For people who are not musicians, the word “luthier” in English or “laudero” and “luthier” in Spanish, may not be a part of familiar vocabulary. However, in the world of music, it’s where it all begins when it comes to string instruments. Lutherie is the art of designing and building string instruments. This art or craft has been handed down in families and there are few schools around the world that have programs to learn the trade. This September, The School of Lutherie at the National University of Tucuman (UNT) is celebrating 70 years of existence.
During June, that is actually wintertime in the Southern hemisphere, I had the good fortune of visiting the Lutherie School at UNT. When we walked by one of the offices, I heard the sound of a guitar. It was the director of the school, Master Luthier Facundo Antonio Leiva, playing a guitar brought to him by an alumnus, Patricio Talassino. I’m by no means a guitar expert, but this guitar had a sound unlike that of a guitar made in a factory and it was a beautiful piece to look at, displaying a variety of types of wood in a unique design. Each instrument made by the hands of a luthier is a unique piece of artwork and engineering.

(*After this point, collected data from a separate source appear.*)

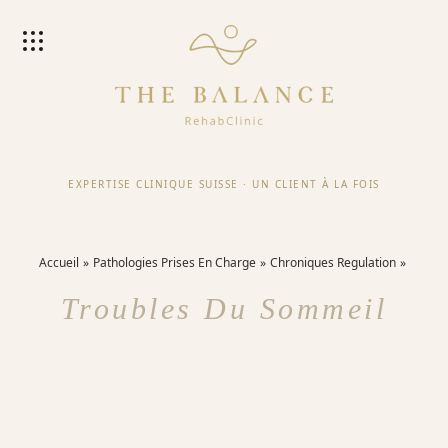
EXPERTISE CLINIQUE SUISSE
·
UN CLIENT À LA FOIS
Accueil
Pathologies Prises En Charge
Chroniques Regulation
Troubles Du Sommeil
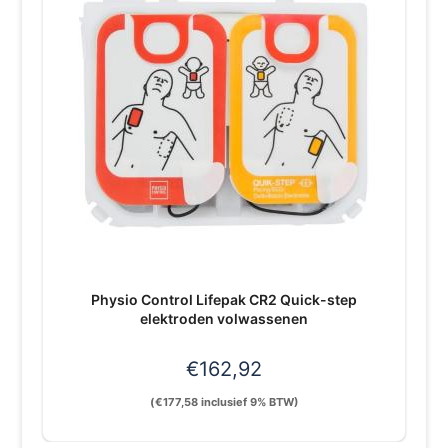
Physio Control Lifepak CR2 Quick-step
elektroden volwassenen
€
162,92
(
€
177,58
inclusief 9% BTW)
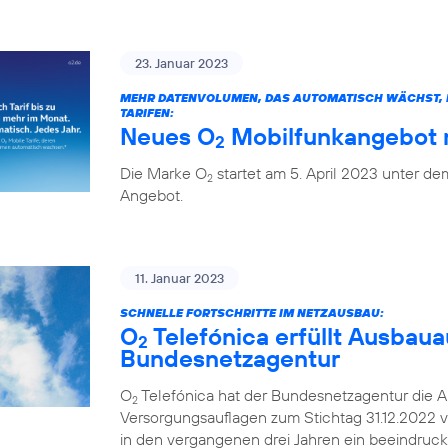
23. Januar 2023
MEHR DATENVOLUMEN, DAS AUTOMATISCH WÄCHST, H
TARIFEN:
Neues O
Mobilfunkangebot m
2
Die Marke O
startet am 5. April 2023 unter 
2
Angebot.
11. Januar 2023
SCHNELLE FORTSCHRITTE IM NETZAUSBAU:
O
Telefónica erfüllt Ausbaua
2
Bundesnetzagentur
O
Telefónica hat der Bundesnetzagentur die A
2
Versorgungsauflagen zum Stichtag 31.12.2022 v
in den vergangenen drei Jahren ein beeindruc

Antonio Leiva put down the guitar as we came inside the office and after greeting us, shared the story of how he began building instruments. “I was about 14 years old,” he says. And he recalls an old table being discarded from his home and thrown out in the back patio. That is what he used to make his first guitar, along with his creativity and desire to make an instrument. For the students at the Lutherie School, there is a lot more guidance and structure added to that creative force. Classes range from Botany to Technical Drawing to Sound Physics. This academic program is one of few in existence around the world.
It all started in 1949, when Master Luthier Alfredo del Lungo went from Italy to the province of Tucuman in Argentina. He took the position of Luthier for the Symphony Orchestra of Tucuman, and in 1950 founded the school. In Italy, Lungo had been awarded the title of “Cavalieri” in recognition of the work he had done to preserve the instruments of the Medici dynasty and for the reconstruction of the “Viola Medicea” built by Stradivarius in the year 1690.
Today, the School of Lutherie puts Tucuman on the map for world luthiers and musicians. It has alumni all over South America creating instruments that are played all around the globe.